Workers' Liberty #64/5


LABOUR


Blair retreats on 21st Century Party


By Adie Kemp.

New Labour's "21st Century Party" proposal, which among other things proposed the abolition of General Committees in Constituency Labour Parties, has now reached the end of the membership consultation exercise. The report presented to Labour's National Executive now stops short of proposing the immediate abolition of General Committees, although it leaves the possibility open for the future. It is also telling that the results of the membership consultation have not been produced in full - even to the National Executive - suggesting that the responses were hostile.

As the revolt around Ken Livingstone in the London Labour Party also shows, the Labour Party membership is by no means 100% "on message".

Grassroots Alliance candidates continue to score well in the elections for the constituency section of the National Executive. However, their percentage of the total vote has dropped a bit - 40% this year, 48% last year, and 46% in 1998 - and, perhaps more importantly, the turnout for the ballot has dropped dramatically.

There has been an exodus of Party activists fairly consistently since the 1997 General Election. All over the country, ward and constituency level organisation is falling apart. The Government's huge majority may enable New Labour not to bother about rebuilding their activist base for the coming General Election, but even the Blairites have acknowledged that this is a big problem for the future.

Resigning from local party positions or tearing up your Party card is a protest action that only weakens opposition inside the Party. It is an attack on the position of the Blairites, but not one that serves the interests of the working class, nor its need for a voice in politics. But it is from the unions that any serious challenge to the Blair machine will now have to come. In all previous recent challenges to right wing projects inside the Party, the CLP activists provided the spark of the campaign, vital though union support undoubtedly was. Now the changes in Party structure and the state of the CLPs changes things.

Anyone can point to half a dozen different issues over which the unions could have challenged the Government: Tube privatisation, the level of the minimum wage, NHS pay, the provisions of the Employment Relations Act and so on. But the union leaders have been bending over backwards to prevent any confrontation. The excuses for this kind of behaviour have changed in recent months, away from the stock "you can't expect things to change quickly" into a range of more subtle and varied excuses.

Among them is the claim now being made now by trade union leaders that they are fighting inside the Labour Party structures for the unions' policies - it's just that they're doing it behind closed doors so that the media can't catch them at it (and their members can't hold them to account for doing it so poorly).
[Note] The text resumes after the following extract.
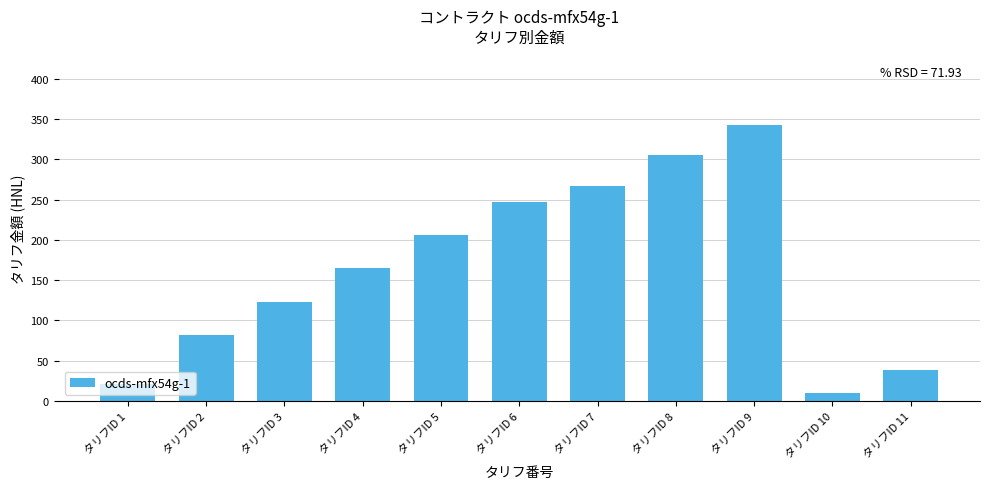

Count the number of data series in this chart.

1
The lie is unfortunately revealed by their actions. At this summer's National Policy Forum an amendment opposed to the Public-Private Partnership initiative on London Underground narrowly failed to get enough support to enable it to be presented to Labour Party Conference even as a minority position. This was directly as a result of both UNISON and the TGWU voting against their own policy and in defence of the Blairites.

When fighting to call the union leaders to account serious socialists face an obstacle in the sectarianism and short-sightedness of much of the left. Too often union left-wings are ceding the whole terrain of Labour Party politics to the Blairites and are either not discussing it at all, or, worse, actively arguing for trade unionists to withdraw from the Party processes.

The working class can and must fight the Blairites politically on two fronts: both electorally (using the Socialist Alliances and so on) and organisationally (by forcing our trade union delegates to Labour Party bodies - from General Committees up to the NEC itself, and also union-backed MPs - to follow the mandates issued to them by the democratic structures of the union movement). Anything else is a strategy for even greater defeat, unless you believe that from the jaws of a political defeat in our own movement our class can steal victory on the back of a Socialist Alliance-type challenge in the next General Election. But sectarianism is rife among union left-wingers, and having right-wing union leaders "in the pocket of Tony Blair" is actually quite useful if your project is presenting yourself as the "socialist alternative" for potential recruits rather than actually mobilising the mass labour movement in a revolt against our suppression.

We must start by explaining the need for workers' political representation and raising the demand for it - by any means necessary. It is an argument that has some resonance amongst ordinary workers who are fighting in a small, localised way against the myriad attacks on the working class. But it requires us to reach out beyond the ranks of the organised trade union left, and the now shrivelled left inside the Labour Party. That is by no means an easy task, and yet it provides us with the only opportunity to effectively challenge the Blairite grip on our movement.